While one would not think a single collection could have such a major effect on the tenor of the market, but Kennel’s 6,000 pieces did; and the very large number of rarities and unique pieces gave us a rare period filled with quality material. It is a bit morbid to say, but the spike in availability of quality material often coincides with the passing of a major collector. This affect not withstanding, there is a dramatic lack of “good stuff” out there for collectors today, except when an auction house is consigned a collection, generally by the family of a deceased longtime collector. Since I often am called on to appraise and/or sell WCE collections, I can say that today’s lack of quality material will be improved in the coming months, if just for a brief period. Two collections from deceased collectors (both friends and customers) will be sold in the coming months and when details are available I will share them here.

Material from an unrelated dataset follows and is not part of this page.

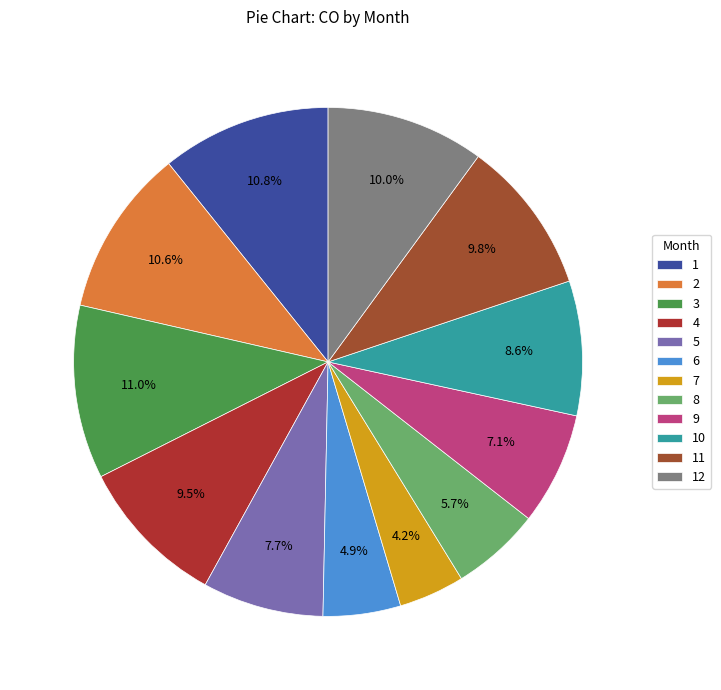

Does 12 account for over 50% of the chart?

No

As I reflect on my own collecting, buying and selling of Columbiana in the lasat 40+ years I realize I am now one of those aging members of this fraternity. Consequently I’ve seen major (and smaller) collections bring fine material to the marketplace. But even when there were no major collections for sale for years at a time, one could find plenty of WCE material. Ebay isn’t the be all end all on the subject, but it has been an important barometer since it began almost thirty years ago. I’ve been “on Ebay” since 1998 and I’m scanning the site daily and listing not a lot less often.

As one with a great deal of WCE expertise I feel I should have some answers beyond just my observations. But I wonder if you have speculation as well as your own observations. I will ask clients and colleagues shortly when I announce my own upcoming auctions and I hope to find out something beyond just corroboration of the recent lack of Columbiana in general and on Ebay specifically.

I will continue to offer the material I have been for years on both Ebay and in my own online store (www.thehistorybankstore.com) and before summer I hope to begin launching my own auctions on the ICollector site. Naturally, I will have many WCE medals, tickets and other items, and also similar material from other major world’s fairs. Besides these, I will be auctioning Civil War tokens and ephemera, a broad range of US coins and ancient coins, plus other collectibles. Despite my disappointment with Ebay of later, I have been fortunate to acquire some terrific WCE material (as well as medals from other fairs). If you are a regular or past History Bank customer you will receive announcements of the ICollector auctions including what Columbian rarities will be included.

If you are, like me, always anxious and not particularly fond of waiting, feel free to contact me for information on my inventory of medals and tickets from the WCE and other major world’s fairs. I sell a large percentage of world’s fair medals direct to existing customers before I have a chance to offer them at auction. I’m both excited and anxious to launch my first ICollector auction and have set aside some of the finest inventory I’ve had in years to offer in the first two or three ICollector auctions. With a little luck, the first will be live some time in June, followed by one or two more before the Fall.

That Columbiana has become sparse on Ebay is a fact; why, and if it might be temporary, is a very difficult question. Collections I know of that will be coming to market soon from others as well as from The History Bank will find their way to Ebay, but the vast majority will be in public auctions and private sales outside of Ebay.

I do hope that you will be in touch with your thoughts and observations.